___ FRAGMENTO SELECCIONADO ___
Por la importancia que tendrá en el futuro para nuestra tierra extremeña, vamos a hacer una breve reseña del cómo y el porqué se fundó este monasterio, a partir de una pequeña ermita levantada en lo alto de la ladera frontera con Lupiana, en 1330, por el caballero don Diego Martínez de la Cámara, en honor del apóstol San Bartolomé, y allí fue enterrado a su muerte.
Don Diego era tío de don Pedro Fernández de la Pecha, y a la muerte del primero, éste solicitó y le fueron concedidas las dos capellanías con las que estaba dotada la ermita. Don Pedro, junto con el ya nombrado Fr. Fernán Yáñez, primer prior de Guadalupe, desempeñaron un papel crucial en el nacimiento y primitiva expansión de la Orden jerónima, siendo él mismo nombrado prior del nuevo convento, pasándose a llamar desde entonces fray Pedro de Guadalajara, iniciando la costumbre de ponerse como primer apellido, al profesar, el nombre de algún santo o el lugar de su nacimiento.
___ LISTADO DE DATOS ___
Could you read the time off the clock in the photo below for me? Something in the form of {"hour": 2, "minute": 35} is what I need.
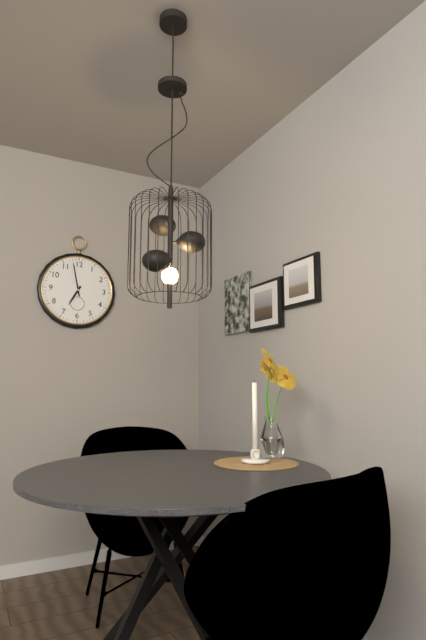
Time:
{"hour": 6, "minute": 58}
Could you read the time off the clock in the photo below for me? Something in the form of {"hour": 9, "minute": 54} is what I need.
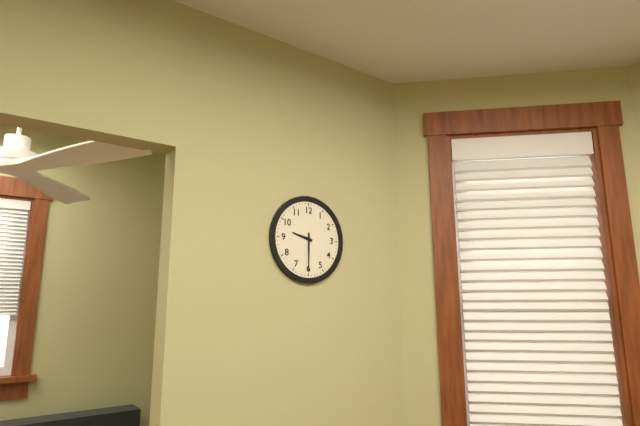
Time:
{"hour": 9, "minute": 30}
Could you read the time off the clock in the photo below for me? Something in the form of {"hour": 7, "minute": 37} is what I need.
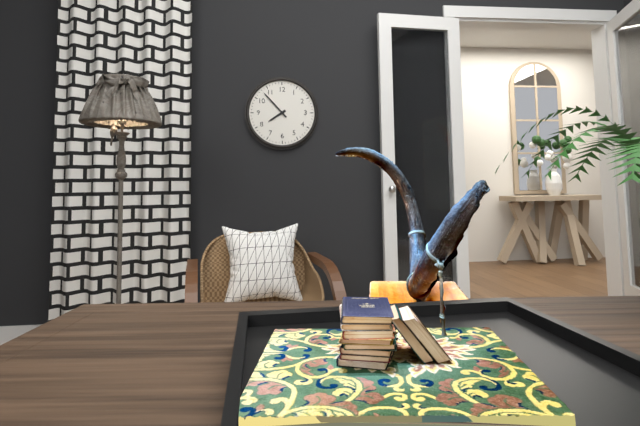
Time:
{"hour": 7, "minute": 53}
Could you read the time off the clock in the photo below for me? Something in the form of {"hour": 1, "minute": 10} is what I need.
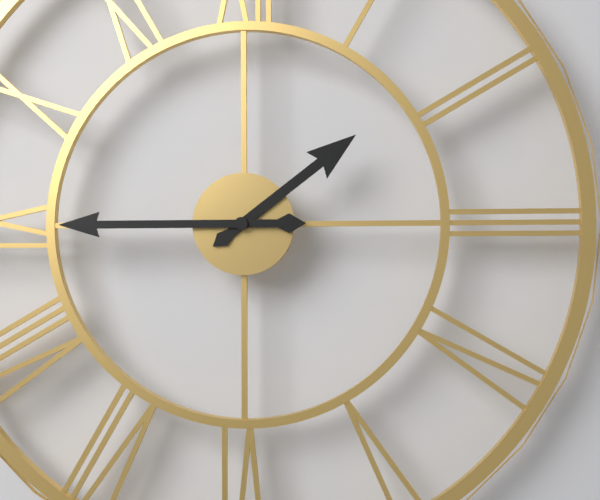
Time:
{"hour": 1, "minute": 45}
___
___ LISTADO DE DATOS ___
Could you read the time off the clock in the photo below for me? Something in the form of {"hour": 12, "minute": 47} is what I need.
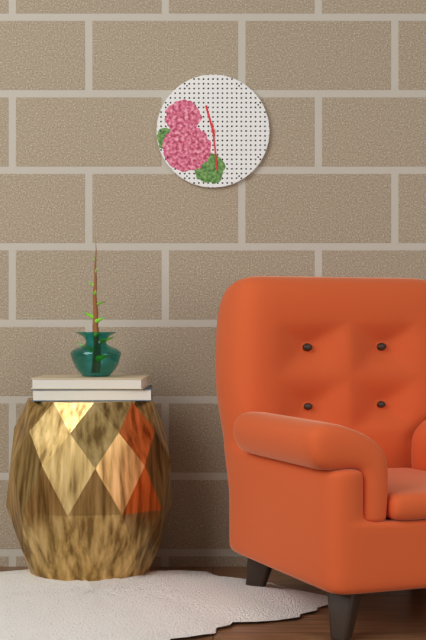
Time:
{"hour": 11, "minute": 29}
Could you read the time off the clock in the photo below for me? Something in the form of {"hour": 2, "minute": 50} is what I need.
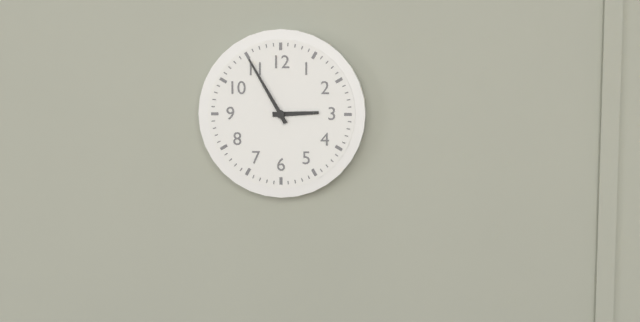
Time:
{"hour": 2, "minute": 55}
___
= INSTRUCCIONES DE TRABAJO =
A. Responde estas preguntas sobre el fragmento:
(i) ¿En qué año se levantó la ermita?
(ii) ¿En honor de qué apóstol se levantó?
(iii) ¿Qué nombre adoptó don Pedro Fernández de la Pecha al ser nombrado prior?
B. Imprime sin ningún cambio el pasaje del fragmento que empieza en "Don Diego era" y termina en "de su nacimiento.".
Los registros proceden de una fuente distinta.

= RESPUESTAS POR TAREA =
A.
(i) En 1330.
(ii) En honor del apóstol San Bartolomé.
(iii) Fray Pedro de Guadalajara.

B.
Don Diego era tío de don Pedro Fernández de la Pecha, y a la muerte del primero, éste solicitó y le fueron concedidas las dos capellanías con las que estaba dotada la ermita. Don Pedro, junto con el ya nombrado Fr. Fernán Yáñez, primer prior de Guadalupe, desempeñaron un papel crucial en el nacimiento y primitiva expansión de la Orden jerónima, siendo él mismo nombrado prior del nuevo convento, pasándose a llamar desde entonces fray Pedro de Guadalajara, iniciando la costumbre de ponerse como primer apellido, al profesar, el nombre de algún santo o el lugar de su nacimiento.